Dopo il grande successo riscosso dai due album precedenti, editi da El Gallo Rojo Records – “SUGOI SENTA! GATTA!!” (2009) e “OHMLAUT” (2011) –, esce in questi giorni per la stessa etichetta anche “IUVENES DOOM SUMUS”, già disponibile su iTunes (https://itunes.apple.com/us/album/iuvenes-doom-sumus/id900934656) e sui maggiori portali di distribuzione digitale. Il cd in formato fisico sarà diffuso dai primi di settembre.

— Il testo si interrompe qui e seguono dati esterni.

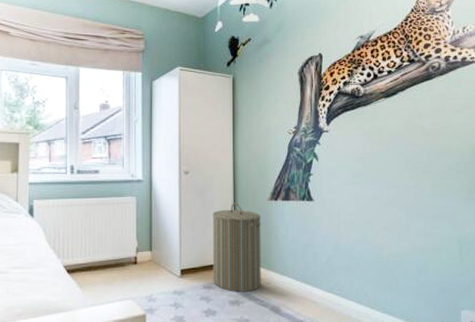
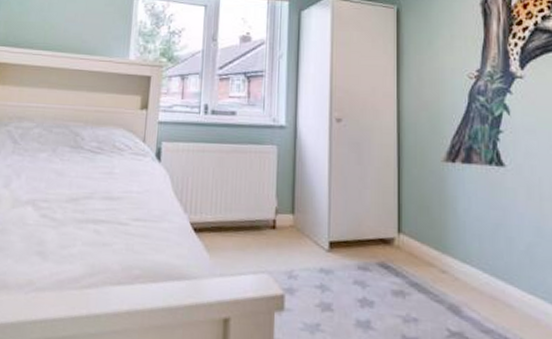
laundry hamper: present [212,203,261,292] -> none [370,162,435,281]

Questo disco è frutto di una campagna di crowdfunding lanciata a fine 2013 ed ha visto la partecipazione di ben 52 sostenitori; è altresì il risultato di un’ulteriore evoluzione della musica e dell’interplay del gruppo, meno votata al solismo e improntata invece all’integrazione di un approccio liquido alla rigidità della forma e della composizione, tutto questo senza sacrificare il più che umano bisogno di appoggiarsi qua e là ad una melodia da poter fischiettare.

Il sestetto è composto da alcuni tra i più creativi musicisti del jazz di oggi, che mantengono immutata la loro partecipazione: sono, oltre al leader Bittolo Bon (anche al clarinetto e al flauto), il vibrafonista Pasquale Mirra, il chitarrista Domenico Caliri, Danilo Gallo al contrabbasso, Federico Scettri alla batteria ed il trombonista e sousaphonista tedesco Gerhard Gschlössl.

Terreno fertile per la personale scrittura di ogni singolo componente di JÜMP THE SHARK è la cognizione che nasce dalla combinazione di due mondi sonori diametralmente opposti ma similmente acidi, ossia quelli creati dalla chitarra elettrica e dal vibrafono che si uniscono ad una sezione ritmica dalle mille sfaccettature, capace di ancorarsi anche a dei solidi groove. Questo consente ad una front-line a geometria variabile formata da ance e trombone/sousaphone di sfruttare appieno tutta la potenza di fuoco ritmica e melodica a propria disposizione.